**AIM OF THE EXERCISE**
Reproduce every row below word for word, keeping each line unchanged.

**EXERCISE DATA**
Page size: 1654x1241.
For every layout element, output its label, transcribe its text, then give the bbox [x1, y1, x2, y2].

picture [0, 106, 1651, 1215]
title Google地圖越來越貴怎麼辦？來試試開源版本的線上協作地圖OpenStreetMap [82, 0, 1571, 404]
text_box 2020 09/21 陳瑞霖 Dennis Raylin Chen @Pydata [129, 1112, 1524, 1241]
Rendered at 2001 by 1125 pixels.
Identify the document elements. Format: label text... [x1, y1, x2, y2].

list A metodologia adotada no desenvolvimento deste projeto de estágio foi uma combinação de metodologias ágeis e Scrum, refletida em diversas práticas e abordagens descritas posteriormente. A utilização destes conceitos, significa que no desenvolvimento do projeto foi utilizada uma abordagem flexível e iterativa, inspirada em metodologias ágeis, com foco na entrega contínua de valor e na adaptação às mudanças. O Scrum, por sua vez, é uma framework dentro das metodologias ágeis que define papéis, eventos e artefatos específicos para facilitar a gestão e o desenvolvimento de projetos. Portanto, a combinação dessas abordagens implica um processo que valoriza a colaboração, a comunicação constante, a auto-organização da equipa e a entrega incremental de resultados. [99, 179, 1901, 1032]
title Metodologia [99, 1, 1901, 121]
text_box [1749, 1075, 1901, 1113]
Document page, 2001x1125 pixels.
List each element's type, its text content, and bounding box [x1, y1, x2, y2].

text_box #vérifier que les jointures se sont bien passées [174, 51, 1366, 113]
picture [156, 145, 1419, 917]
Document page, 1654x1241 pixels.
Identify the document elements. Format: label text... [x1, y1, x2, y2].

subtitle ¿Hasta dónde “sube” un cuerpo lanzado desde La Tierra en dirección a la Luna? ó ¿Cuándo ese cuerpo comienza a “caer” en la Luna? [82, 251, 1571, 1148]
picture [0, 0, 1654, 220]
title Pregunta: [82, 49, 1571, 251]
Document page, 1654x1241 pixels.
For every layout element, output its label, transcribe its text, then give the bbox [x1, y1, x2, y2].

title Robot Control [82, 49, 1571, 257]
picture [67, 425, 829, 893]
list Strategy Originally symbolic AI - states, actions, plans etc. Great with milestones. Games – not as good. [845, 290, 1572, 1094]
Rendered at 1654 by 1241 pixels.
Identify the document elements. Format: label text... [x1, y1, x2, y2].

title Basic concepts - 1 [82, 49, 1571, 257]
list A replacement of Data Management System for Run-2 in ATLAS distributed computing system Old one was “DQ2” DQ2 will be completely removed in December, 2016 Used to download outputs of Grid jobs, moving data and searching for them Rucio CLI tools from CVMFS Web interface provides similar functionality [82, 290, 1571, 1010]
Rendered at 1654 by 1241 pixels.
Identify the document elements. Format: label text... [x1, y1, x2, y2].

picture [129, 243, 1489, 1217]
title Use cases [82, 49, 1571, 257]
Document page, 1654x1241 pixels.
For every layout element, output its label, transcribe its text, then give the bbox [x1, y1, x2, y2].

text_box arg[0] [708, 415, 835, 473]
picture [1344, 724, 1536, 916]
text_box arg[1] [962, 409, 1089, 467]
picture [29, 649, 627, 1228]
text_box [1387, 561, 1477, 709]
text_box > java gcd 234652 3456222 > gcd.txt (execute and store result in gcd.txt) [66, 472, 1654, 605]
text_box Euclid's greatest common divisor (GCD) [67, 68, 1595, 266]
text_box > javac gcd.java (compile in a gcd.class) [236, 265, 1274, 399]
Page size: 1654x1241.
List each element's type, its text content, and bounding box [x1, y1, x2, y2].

**FULL ANSWER**
Page size: 1654x1241.
For every layout element, output its label, transcribe its text, then give the bbox [x1, y1, x2, y2].

picture [0, 106, 1651, 1215]
title Google地圖越來越貴怎麼辦？來試試開源版本的線上協作地圖OpenStreetMap [82, 0, 1571, 404]
text_box 2020 09/21 陳瑞霖 Dennis Raylin Chen @Pydata [129, 1112, 1524, 1241]
Rendered at 2001 by 1125 pixels.
Identify the document elements. Format: label text... [x1, y1, x2, y2].

list A metodologia adotada no desenvolvimento deste projeto de estágio foi uma combinação de metodologias ágeis e Scrum, refletida em diversas práticas e abordagens descritas posteriormente. A utilização destes conceitos, significa que no desenvolvimento do projeto foi utilizada uma abordagem flexível e iterativa, inspirada em metodologias ágeis, com foco na entrega contínua de valor e na adaptação às mudanças. O Scrum, por sua vez, é uma framework dentro das metodologias ágeis que define papéis, eventos e artefatos específicos para facilitar a gestão e o desenvolvimento de projetos. Portanto, a combinação dessas abordagens implica um processo que valoriza a colaboração, a comunicação constante, a auto-organização da equipa e a entrega incremental de resultados. [99, 179, 1901, 1032]
title Metodologia [99, 1, 1901, 121]
text_box [1749, 1075, 1901, 1113]
Document page, 2001x1125 pixels.
List each element's type, its text content, and bounding box [x1, y1, x2, y2].

text_box #vérifier que les jointures se sont bien passées [174, 51, 1366, 113]
picture [156, 145, 1419, 917]
Document page, 1654x1241 pixels.
Identify the document elements. Format: label text... [x1, y1, x2, y2].

subtitle ¿Hasta dónde “sube” un cuerpo lanzado desde La Tierra en dirección a la Luna? ó ¿Cuándo ese cuerpo comienza a “caer” en la Luna? [82, 251, 1571, 1148]
picture [0, 0, 1654, 220]
title Pregunta: [82, 49, 1571, 251]
Document page, 1654x1241 pixels.
For every layout element, output its label, transcribe its text, then give the bbox [x1, y1, x2, y2].

title Robot Control [82, 49, 1571, 257]
picture [67, 425, 829, 893]
list Strategy Originally symbolic AI - states, actions, plans etc. Great with milestones. Games – not as good. [845, 290, 1572, 1094]
Rendered at 1654 by 1241 pixels.
Identify the document elements. Format: label text... [x1, y1, x2, y2].

title Basic concepts - 1 [82, 49, 1571, 257]
list A replacement of Data Management System for Run-2 in ATLAS distributed computing system Old one was “DQ2” DQ2 will be completely removed in December, 2016 Used to download outputs of Grid jobs, moving data and searching for them Rucio CLI tools from CVMFS Web interface provides similar functionality [82, 290, 1571, 1010]
Rendered at 1654 by 1241 pixels.
Identify the document elements. Format: label text... [x1, y1, x2, y2].

picture [129, 243, 1489, 1217]
title Use cases [82, 49, 1571, 257]
Document page, 1654x1241 pixels.
For every layout element, output its label, transcribe its text, then give the bbox [x1, y1, x2, y2].

text_box arg[0] [708, 415, 835, 473]
picture [1344, 724, 1536, 916]
text_box arg[1] [962, 409, 1089, 467]
picture [29, 649, 627, 1228]
text_box [1387, 561, 1477, 709]
text_box > java gcd 234652 3456222 > gcd.txt (execute and store result in gcd.txt) [66, 472, 1654, 605]
text_box Euclid's greatest common divisor (GCD) [67, 68, 1595, 266]
text_box > javac gcd.java (compile in a gcd.class) [236, 265, 1274, 399]
Page size: 1654x1241.
List each element's type, its text content, and bounding box [x1, y1, x2, y2].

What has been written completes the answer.